The convalescent plasma project in Kerala is being led by intensivist Dr Anoop Kumar of Baby Memorial Hospital in Kozhikode. An intensivist is a board-certified physician who provides special care for critically-ill patients.
Kumar is part of the state’s expert group, and had earlier worked on the Nipah virus outbreak.
Kumar has put together a team of experts from other health institutes who are in the process of finalising the procedure for identifying possible donors, criteria for the levels of antibodies, etc., based on global studies.
“The current effort is not to transfuse the plasma in patients but to begin the process of drawing and storing the plasma from donors to keep it ready when the time comes,” said the expert committee member.
Plasma therapy was successfully employed to tackle other epidemics such as SARS, H1N1 and MERS. It was also used to deal with cases of measles and mumps.

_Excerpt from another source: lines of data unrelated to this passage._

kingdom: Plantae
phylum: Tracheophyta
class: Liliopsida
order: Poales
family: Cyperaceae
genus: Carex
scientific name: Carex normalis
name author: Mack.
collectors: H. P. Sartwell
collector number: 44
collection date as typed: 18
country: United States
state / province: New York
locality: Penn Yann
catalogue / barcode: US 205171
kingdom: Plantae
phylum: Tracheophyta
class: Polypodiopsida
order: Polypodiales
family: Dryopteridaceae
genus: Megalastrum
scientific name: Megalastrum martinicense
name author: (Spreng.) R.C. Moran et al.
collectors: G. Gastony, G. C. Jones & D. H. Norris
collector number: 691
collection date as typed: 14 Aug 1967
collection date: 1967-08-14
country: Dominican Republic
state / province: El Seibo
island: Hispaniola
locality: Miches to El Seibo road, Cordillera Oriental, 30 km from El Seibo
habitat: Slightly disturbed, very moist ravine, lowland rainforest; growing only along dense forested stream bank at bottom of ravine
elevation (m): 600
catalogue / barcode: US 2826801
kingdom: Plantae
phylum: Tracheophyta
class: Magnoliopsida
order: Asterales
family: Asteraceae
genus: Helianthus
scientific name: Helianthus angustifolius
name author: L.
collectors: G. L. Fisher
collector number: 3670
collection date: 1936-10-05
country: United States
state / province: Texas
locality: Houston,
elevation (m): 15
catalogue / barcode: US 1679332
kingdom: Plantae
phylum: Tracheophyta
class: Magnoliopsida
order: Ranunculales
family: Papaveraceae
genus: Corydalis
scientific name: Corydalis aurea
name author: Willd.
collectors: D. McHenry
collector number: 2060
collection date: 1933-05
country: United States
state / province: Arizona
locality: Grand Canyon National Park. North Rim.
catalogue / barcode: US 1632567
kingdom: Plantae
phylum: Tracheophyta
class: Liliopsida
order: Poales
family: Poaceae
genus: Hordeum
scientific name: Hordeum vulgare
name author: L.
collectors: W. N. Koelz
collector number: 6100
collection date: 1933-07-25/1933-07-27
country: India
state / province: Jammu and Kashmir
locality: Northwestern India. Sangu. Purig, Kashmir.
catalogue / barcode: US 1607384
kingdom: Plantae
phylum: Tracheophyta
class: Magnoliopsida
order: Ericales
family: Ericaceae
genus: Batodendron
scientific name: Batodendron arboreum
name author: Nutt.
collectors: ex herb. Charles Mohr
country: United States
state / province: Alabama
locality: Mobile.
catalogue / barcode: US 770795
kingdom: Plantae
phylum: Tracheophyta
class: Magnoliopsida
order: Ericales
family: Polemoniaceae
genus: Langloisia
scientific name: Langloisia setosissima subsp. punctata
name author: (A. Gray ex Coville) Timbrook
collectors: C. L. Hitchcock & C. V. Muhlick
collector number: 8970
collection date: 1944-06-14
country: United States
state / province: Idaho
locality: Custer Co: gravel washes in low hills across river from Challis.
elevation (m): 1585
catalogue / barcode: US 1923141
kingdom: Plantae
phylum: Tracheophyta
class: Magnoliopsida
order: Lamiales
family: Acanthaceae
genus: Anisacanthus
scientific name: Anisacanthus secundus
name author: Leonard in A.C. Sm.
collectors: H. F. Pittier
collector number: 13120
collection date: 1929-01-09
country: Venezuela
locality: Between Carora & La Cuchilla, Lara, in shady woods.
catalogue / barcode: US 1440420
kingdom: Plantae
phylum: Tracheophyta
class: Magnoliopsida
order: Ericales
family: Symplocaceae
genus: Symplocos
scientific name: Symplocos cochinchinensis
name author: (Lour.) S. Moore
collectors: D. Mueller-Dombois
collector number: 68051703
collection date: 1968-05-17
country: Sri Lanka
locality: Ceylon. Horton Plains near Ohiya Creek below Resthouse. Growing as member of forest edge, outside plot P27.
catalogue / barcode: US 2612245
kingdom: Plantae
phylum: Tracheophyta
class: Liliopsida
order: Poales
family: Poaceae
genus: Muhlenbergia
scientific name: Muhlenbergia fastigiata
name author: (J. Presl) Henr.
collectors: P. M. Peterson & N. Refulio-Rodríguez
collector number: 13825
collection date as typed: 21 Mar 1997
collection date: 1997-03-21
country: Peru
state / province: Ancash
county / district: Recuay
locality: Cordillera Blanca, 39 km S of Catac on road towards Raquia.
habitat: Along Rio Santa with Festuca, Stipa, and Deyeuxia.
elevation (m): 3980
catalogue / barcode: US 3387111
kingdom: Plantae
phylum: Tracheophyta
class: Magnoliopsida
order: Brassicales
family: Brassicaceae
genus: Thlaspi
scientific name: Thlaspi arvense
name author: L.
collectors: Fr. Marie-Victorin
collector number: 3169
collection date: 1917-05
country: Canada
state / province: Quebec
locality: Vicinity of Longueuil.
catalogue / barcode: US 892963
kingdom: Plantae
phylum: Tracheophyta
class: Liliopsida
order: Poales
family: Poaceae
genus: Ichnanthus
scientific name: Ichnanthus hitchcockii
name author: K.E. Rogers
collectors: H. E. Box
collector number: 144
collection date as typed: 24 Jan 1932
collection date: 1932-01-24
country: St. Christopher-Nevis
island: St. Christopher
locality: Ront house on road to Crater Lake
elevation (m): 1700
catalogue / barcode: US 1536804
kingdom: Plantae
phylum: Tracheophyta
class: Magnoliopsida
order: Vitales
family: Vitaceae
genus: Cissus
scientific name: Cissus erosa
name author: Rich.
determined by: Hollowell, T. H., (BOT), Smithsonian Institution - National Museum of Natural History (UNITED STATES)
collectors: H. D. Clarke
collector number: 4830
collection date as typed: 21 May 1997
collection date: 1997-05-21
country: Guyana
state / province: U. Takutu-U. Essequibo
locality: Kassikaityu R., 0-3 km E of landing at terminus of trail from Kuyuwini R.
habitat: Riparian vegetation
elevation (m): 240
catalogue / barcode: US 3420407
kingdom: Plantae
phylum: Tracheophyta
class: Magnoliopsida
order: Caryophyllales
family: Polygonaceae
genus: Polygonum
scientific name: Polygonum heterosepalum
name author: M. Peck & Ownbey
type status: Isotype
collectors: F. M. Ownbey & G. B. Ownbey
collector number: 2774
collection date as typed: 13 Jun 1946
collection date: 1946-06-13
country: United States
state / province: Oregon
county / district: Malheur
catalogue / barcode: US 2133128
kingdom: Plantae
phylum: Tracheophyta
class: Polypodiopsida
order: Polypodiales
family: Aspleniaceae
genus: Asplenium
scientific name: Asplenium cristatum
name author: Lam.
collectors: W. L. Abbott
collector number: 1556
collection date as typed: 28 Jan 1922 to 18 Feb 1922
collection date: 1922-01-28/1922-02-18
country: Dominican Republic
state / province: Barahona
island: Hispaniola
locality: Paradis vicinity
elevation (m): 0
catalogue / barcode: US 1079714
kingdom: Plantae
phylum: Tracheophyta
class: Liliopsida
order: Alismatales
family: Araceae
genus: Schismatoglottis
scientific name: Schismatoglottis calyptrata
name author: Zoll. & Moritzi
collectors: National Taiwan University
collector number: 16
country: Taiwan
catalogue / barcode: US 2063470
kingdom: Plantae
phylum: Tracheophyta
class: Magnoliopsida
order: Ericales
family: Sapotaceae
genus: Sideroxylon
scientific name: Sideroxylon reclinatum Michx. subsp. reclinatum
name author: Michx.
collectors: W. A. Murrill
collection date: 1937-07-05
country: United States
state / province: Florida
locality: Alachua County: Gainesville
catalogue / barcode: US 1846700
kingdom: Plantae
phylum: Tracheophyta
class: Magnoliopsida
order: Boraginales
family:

Early Covid-19 trials have been encouraging. In one such trial, 10 critically-ill patients from Wuhan, the initial epicentre of the outbreak, were transfused with one dose of 200 ml of convalescent plasma. The patients showed improvement in clinical symptoms in three days, while the levels of coronavirus in the blood disappeared in seven days with no side-effects.
Researchers called convalescent plasma therapy a “promising rescue option” for severe Covid-19 patients, but added that large randomised control trials are needed.
The study appeared on 6 April in the peer-reviewed journal Proceedings of National Academy of Sciences of the United States of America.
Last month, the Food and Drug Administration in the US approved the therapy in patients as an experimental treatment for critically-ill patients who had no other treatment options.
In the US, 57 institutions in 46 states have come together to form the National Covid-19 Convalescent Plasma Project to investigate the use of convalescent plasma therapy.